_ACTIVITY_.
Carry on the piece about fiduciaries' duties during a financial downturn, picking up right after its final sentence.
*** EXTRACT PROVIDED Section Begins ***
Duties of Fiduciaries in Financial Downturn
Fiduciaries such as executors, trustees and attorneys for property should be reminded that they have a duty to manage the assets of the person or beneficiary in their best interest. This is especially the case in the midst of a financial downturn. Fiduciaries should therefore carefully monitor the assets, investments and other property of the beneficiary or person as the markets continue to fluctuate.
It may also be prudent for fiduciaries to consult the beneficiary’s investment advisors during this time to assess current risk categories and canvass the options available. This is important to ensure that the beneficiary’s assets are not depleted as a result of the neglect or ignorance of the fiduciary.
Clients and lawyers should take note that Ontario civil courts, including the estates list, will be suspending regular operations as of Tuesday, March 17, 2020. Court buildings are closed to promote social distancing.
*** EXTRACT PROVIDED Section Ends ***
*** DATA Section Begins ***
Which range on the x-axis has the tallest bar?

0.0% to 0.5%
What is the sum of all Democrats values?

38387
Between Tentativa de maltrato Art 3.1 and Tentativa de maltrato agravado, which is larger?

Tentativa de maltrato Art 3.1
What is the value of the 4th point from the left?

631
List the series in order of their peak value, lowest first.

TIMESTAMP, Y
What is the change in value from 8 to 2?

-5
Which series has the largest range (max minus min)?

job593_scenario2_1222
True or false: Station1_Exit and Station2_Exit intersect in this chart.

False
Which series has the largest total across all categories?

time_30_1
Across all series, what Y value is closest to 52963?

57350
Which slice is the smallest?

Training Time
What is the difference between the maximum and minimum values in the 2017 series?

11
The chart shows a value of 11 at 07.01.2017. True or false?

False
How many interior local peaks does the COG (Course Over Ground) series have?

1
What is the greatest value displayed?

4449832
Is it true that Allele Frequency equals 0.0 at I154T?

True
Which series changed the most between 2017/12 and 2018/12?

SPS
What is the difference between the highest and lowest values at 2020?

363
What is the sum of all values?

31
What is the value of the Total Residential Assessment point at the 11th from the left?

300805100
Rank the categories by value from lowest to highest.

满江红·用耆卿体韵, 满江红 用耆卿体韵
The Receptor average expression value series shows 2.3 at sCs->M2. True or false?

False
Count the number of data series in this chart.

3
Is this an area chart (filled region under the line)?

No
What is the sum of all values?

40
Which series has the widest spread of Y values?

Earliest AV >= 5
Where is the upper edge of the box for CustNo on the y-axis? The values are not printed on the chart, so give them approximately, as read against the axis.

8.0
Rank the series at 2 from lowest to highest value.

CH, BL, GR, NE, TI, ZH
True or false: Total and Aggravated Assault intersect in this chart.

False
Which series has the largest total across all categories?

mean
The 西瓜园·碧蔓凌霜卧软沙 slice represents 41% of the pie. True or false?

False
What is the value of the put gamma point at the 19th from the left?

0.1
*** DATA Section Ends ***
_TASK ANSWER_.
Effective April 6, 2020, the following selected civil matters will be heard by the courts: pretrial conferences with a “settlement objective”, motions that apply to parties under disability, and consent motions and applications for approval of settlements. The Commercial and Estates List will hear select applications, motions, case conferences, pretrial and settlement conferences that are under four hours long. All of these hearings may be conducted teleconference and videoconference. The courts continue to hear urgent and time-sensitive motions and applications where “immediate and significant repercussions may result if there is no judicial hearing”.
Materials can be filed for urgent hearings via email, and books of authorities will not be necessary if case law and other sources can be linked in the factum. If it is not possible for an affidavit to be sworn, unsworn affidavits may be delivered if the affiant can participate in a telephone or video conference to swear or affirm the affidavit.
These are challenging times. Please stay tuned as we keep you updated with further developments in this area.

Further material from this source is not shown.